I’ve been reading a novel by Richard North Patterson entitled Exile, a story centered on the conflict between Palestine and Israel. The central character, David Wolfe, is an upwardly mobile lawyer, Jewish in heritage, who finds himself defending a Palestinian woman of charges of plotting the assassination of Israel’s prime minister by a suicide bomber while visiting San Francisco. David’s quest to find the truth leads him to Israel and to the West Bank, where he finds deep pain, hostility, and betrayal on both sides. Reflecting about all this, David muses, “The Promised Land, which many on each side believed was promised to them alone, might be consumed not merely by hatred and violence but also by the most banal of human faults—a failure to imagine the life of another. The only common denominator of occupation,” considers David, “was that it degraded everyone.”
When we are anchored in the kingdom of God, we discover an ability to imagine something radically new—life based, not on degrading one another, but on building one another up; life based, not on hatred and violence and division and warfare, but on compassion and respect and affirmation and hope—being able to imagine the life of another. Indeed, to be anchored in Jesus is to live inside God’s imagination; it is a matter of developing the capacity to envision new possibilities, new dreams, new hopes for this life. To be anchored in God’s kingdom is to learn to see as God sees and to love as God loves; it is to embrace a new definition of what’s real in life.
When Henri Nouwen speaks of the intimate connection between prayer and peacemaking, he is not thinking of prayer simply as a matter of prescribed words or of rote repetition. Instead, prayer is a matter of consciously living in the presence of God, seeking to anchor our lives in a new reality.
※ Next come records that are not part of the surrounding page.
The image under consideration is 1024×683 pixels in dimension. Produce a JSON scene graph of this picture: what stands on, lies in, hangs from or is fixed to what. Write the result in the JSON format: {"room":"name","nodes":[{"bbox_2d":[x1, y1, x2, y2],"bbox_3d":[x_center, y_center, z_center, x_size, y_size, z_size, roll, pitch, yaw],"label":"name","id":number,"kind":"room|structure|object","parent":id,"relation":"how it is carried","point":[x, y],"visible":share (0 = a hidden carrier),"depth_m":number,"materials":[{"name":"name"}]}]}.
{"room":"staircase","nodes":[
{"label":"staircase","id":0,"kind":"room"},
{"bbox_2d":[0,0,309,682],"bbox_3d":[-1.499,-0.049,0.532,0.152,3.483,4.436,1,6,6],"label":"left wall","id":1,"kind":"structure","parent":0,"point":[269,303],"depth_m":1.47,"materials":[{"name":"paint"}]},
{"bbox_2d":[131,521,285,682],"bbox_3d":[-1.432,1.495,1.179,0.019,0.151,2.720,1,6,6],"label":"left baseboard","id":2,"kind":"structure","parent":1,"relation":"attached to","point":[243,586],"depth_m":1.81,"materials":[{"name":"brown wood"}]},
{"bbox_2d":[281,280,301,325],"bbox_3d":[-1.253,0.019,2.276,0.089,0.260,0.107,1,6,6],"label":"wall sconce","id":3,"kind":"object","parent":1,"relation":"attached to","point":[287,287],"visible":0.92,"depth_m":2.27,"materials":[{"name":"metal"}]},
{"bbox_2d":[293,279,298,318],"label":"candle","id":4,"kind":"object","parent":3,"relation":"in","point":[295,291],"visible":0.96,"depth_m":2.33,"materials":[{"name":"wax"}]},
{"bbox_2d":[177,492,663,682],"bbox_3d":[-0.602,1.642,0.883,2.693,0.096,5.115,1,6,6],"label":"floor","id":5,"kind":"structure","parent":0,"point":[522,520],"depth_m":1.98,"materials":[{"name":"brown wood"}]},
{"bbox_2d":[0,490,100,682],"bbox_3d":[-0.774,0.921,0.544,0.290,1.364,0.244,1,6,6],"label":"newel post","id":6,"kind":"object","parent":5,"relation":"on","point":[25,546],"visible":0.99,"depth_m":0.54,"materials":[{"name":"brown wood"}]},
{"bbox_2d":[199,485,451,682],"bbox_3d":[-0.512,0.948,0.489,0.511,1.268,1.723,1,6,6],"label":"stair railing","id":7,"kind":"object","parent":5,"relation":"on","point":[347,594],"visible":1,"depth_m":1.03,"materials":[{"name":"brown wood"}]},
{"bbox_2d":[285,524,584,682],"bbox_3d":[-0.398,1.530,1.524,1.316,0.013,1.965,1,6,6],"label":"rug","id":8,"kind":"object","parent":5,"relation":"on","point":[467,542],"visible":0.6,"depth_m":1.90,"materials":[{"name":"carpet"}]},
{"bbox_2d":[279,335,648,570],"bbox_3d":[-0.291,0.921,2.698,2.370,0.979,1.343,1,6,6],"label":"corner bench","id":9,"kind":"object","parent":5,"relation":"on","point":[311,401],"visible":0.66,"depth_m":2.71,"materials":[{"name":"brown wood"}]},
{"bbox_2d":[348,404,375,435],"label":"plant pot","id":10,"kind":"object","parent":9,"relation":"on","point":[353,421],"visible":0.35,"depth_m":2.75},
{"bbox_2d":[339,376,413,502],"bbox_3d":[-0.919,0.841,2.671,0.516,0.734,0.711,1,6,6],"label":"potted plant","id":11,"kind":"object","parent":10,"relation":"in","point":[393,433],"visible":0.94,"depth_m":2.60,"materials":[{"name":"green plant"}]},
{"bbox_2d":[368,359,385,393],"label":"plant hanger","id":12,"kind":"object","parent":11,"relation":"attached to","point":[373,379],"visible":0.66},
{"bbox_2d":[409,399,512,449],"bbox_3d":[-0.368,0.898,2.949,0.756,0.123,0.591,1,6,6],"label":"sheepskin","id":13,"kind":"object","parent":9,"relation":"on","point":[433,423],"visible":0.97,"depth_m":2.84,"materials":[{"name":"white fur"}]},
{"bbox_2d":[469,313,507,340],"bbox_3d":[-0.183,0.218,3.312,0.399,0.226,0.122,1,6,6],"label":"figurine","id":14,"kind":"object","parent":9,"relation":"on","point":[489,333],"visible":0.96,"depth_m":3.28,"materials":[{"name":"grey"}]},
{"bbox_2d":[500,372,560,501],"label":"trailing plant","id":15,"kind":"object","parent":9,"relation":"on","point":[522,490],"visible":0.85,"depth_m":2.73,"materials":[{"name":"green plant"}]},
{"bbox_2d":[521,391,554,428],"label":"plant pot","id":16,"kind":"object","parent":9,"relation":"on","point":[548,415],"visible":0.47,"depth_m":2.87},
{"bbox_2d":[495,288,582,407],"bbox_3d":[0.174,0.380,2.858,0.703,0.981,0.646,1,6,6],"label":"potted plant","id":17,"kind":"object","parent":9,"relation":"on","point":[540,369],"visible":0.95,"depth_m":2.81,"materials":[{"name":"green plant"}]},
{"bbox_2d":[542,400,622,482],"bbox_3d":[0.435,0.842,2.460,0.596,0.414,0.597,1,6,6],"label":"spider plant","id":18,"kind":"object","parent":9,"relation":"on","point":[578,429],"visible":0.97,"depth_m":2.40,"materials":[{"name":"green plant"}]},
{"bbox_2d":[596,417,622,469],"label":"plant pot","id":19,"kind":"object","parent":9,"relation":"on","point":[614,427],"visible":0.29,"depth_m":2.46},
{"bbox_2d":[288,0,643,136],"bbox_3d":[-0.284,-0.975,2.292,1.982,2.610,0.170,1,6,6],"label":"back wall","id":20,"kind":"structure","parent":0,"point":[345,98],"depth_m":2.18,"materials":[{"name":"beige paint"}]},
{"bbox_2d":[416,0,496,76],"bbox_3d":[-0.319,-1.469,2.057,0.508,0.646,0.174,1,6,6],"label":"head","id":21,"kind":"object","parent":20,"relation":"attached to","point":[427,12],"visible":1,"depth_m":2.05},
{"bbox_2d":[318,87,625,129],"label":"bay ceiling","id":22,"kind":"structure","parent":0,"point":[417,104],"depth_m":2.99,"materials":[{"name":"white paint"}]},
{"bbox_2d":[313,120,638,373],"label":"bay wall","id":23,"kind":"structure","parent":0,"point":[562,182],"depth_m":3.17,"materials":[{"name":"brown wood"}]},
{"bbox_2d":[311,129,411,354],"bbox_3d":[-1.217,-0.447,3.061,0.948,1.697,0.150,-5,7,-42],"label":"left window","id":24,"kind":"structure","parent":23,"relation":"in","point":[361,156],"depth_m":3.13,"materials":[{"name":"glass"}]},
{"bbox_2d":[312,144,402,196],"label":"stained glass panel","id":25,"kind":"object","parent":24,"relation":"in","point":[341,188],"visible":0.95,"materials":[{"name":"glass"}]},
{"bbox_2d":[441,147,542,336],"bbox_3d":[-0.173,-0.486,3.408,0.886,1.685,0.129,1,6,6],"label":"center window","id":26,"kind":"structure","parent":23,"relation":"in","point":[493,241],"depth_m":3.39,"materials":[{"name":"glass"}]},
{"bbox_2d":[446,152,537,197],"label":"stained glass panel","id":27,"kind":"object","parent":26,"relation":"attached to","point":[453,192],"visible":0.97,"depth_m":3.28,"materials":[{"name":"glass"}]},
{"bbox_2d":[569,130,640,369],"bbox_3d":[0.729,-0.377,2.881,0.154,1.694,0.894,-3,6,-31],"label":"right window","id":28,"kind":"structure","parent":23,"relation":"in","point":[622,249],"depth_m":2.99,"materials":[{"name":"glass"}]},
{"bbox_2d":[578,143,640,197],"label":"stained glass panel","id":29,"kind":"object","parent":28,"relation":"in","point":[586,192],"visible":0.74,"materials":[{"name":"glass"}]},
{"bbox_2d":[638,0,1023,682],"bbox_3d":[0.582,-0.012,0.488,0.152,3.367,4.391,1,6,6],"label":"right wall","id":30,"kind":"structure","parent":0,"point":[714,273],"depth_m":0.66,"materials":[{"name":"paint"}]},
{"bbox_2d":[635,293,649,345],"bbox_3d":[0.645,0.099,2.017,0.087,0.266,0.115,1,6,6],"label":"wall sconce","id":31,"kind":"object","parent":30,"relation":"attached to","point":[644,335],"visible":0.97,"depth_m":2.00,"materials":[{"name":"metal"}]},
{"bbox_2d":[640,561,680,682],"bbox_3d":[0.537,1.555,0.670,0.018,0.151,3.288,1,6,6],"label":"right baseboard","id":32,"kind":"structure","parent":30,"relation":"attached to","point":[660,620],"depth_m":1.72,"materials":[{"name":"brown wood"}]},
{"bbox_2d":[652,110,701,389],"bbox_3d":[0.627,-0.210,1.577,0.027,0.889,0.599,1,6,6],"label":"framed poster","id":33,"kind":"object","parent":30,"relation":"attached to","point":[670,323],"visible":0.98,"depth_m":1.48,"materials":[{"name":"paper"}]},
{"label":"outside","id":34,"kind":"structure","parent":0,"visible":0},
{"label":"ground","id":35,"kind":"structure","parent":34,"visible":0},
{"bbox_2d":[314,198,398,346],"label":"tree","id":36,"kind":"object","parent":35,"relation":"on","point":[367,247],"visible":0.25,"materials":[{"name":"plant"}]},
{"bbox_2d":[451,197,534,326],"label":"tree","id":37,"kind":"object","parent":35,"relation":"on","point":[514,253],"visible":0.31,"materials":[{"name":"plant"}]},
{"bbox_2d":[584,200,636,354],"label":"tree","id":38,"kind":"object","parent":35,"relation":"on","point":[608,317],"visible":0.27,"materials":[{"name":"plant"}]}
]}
Asserted Nouwen, “Only those who deeply know that they are loved and rejoice in that love can be true peacemakers.” Even more, only those who are deeply anchored in God’s love can be bearers of hope, proclaimers of justice, embodiments of Christ’s compassion. These are the wide-awake followers of Jesus—“the real live sons and daughters of God,” in the words of Clarence Jordan, who cannot be ignored.
Our calling is to so anchor our lives in Jesus and his new vision for living that we confront the world around us with a markedly different way of life, a new way of thinking, a changed set of values, a higher standard of righteousness. May it be so, this day and all our days. Amen.